▸ Given problem
Print every line of the listing below word for word, without the pictures.

▸ Listed records

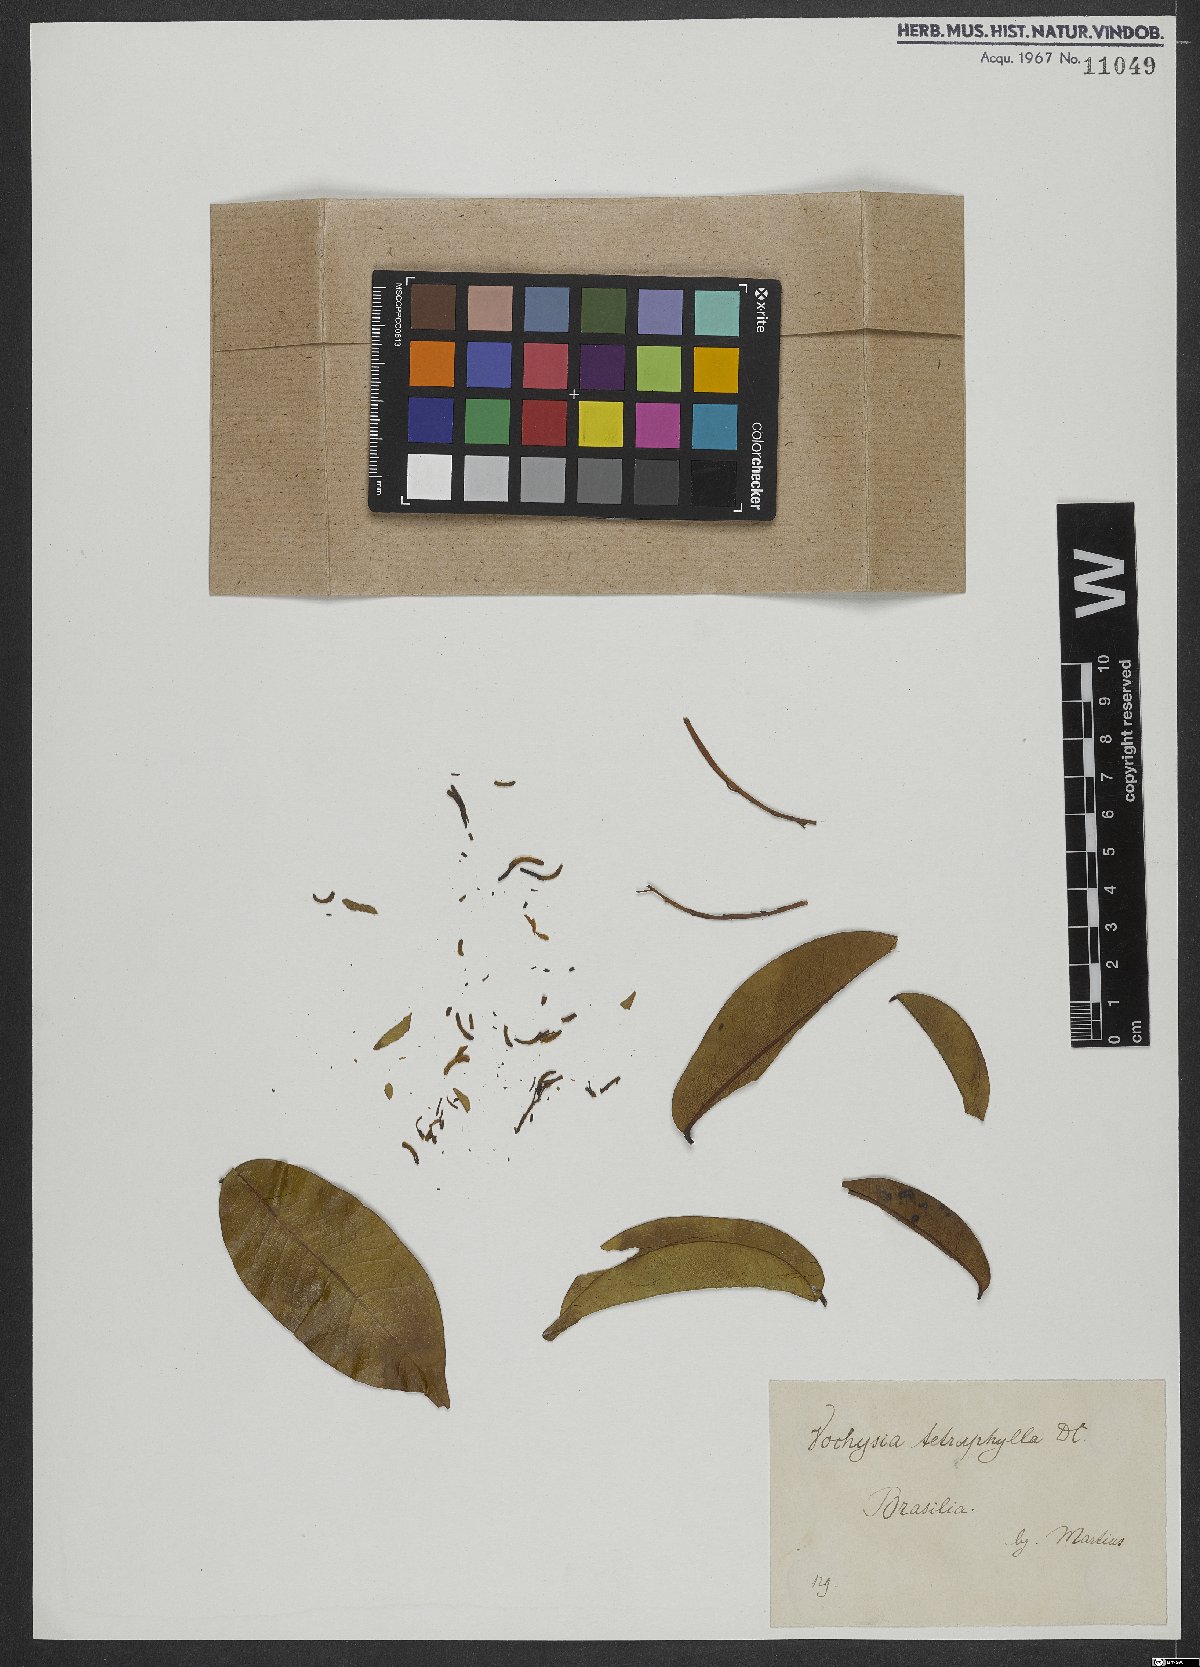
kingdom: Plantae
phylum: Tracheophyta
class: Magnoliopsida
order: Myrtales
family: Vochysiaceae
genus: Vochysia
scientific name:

▸ Problem solution
kingdom: Plantae
phylum: Tracheophyta
class: Magnoliopsida
order: Myrtales
family: Vochysiaceae
genus: Vochysia
scientific name:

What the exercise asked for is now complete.